We were very fortunate to have Dr Gill Clarke for our January talk on Evelyn Dunbar. The talk was entitled War and Country and it wouldn't surprise anyone who attended the talk to know that Gill has written a book entitled just that, and is an absolute expert on Evelyn Dunbar. I've just looked up 'War and Country' by Gill Clarke on Abe books and found even second hand copies are fetching £45!
I love Evelyn Dunbar's work, thoroughly enjoyed the 'Lost Works' exhibition at Pallant House Gallery, and bought the book, so I was really looking forward to this lavishly illustrated virtual talk on 13 January. Gill met almost everyone associated with Evelyn Dunbar in researching her, and visited all the places where she'd lived, stayed or worked, apart from Evelyn herself who sadly died in 1960 aged just 54. Gill also visited the Imperial War Museum where there's a collection of Evelyn Dunbar's letters.
Evelyn Dunbar went to Rochester Grammar School which was a progressive school where I think members of the Royal Drawing Society came and taught the students and she learned to 'see, remember, reproduce' and trust your eyes. She was the youngest of five children who were keen gardeners; from school she went to the school of art at Rochester and then got a scholarship to the Royal College of Art.
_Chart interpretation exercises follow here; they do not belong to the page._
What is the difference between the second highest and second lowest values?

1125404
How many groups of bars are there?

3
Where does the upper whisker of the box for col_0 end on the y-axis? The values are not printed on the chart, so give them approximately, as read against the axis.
At the time she went, William Rothenstein was the principal when she went, he employed practicing artists to lecture to the students. Evelyn Dunbar was romantically linked with Charles Mahoney, her tutor, and in 1931 won a prize awarded by the Times newspaper.
She is well known for the Brockley Murals which she worked on from 1933-36. They were based on fables and were the most important creations of the age. There's a great blog post here about the making of the murals. They can still be seen at Prendergast School.
I've taken that photo from the computer, hence the strange effect. Gill also showed us illustrated letters Evelyn had written to people:
In the late 1930s, Evelyn and Charles went their separate ways, Evelyn produced quite a few garden paintings, and exhibited with Edward Bawden. In 1939, she joined the Womens' Land Army and worked at Sparsholt Farm. Evelyn Dunbar was the only female second world war artist.
In 1942, she met Roger Foley who lived from 1912-2008. Gill knew Roger quite well before his death.
Here is Roger Foley photographed with a portrait Evelyn made of him.
They moved to Wye in 1953 where Roger was a taught at Wye College. Sadly with Evelyn's premature death, they only had 8 years of married life. I'm now going to include some of my favourite paintings, from the Womens' Land Army days and gardens she loved. This one below is 'Womens' Land Army Hostel' c1943, it can be seen at Russell-Cotes Museum in Bournemouth.
I love this one 'Land Army Girls Going to Bed' 1943, it reminds me of the Ravilious' 'Attic Bedroom' painting
Not so easy to see here, but 'Winter Garden' is a wonderful depiction of her garden with her house just visible to the right of the painting.
You can find many more examples of Evelyn Dunbar's work, the Art UK website has many of those featured here and more:
We were going to visit the Bournemouth Arts Club celebratory 100 years of existence in July 2020 at Russell-Cotes, this exhibition 'A Mirror of Our Times: 100 years of British Art' . This exhibition, curated by Dr Gill Clarke and including some 9 works loaned from the Swindon Collection has been postponed until the 14 July-11 October. More details here.
I do hope we can visit this year, and thank you Gill for giving us such a fabulous insight into Evelyn Dunbar.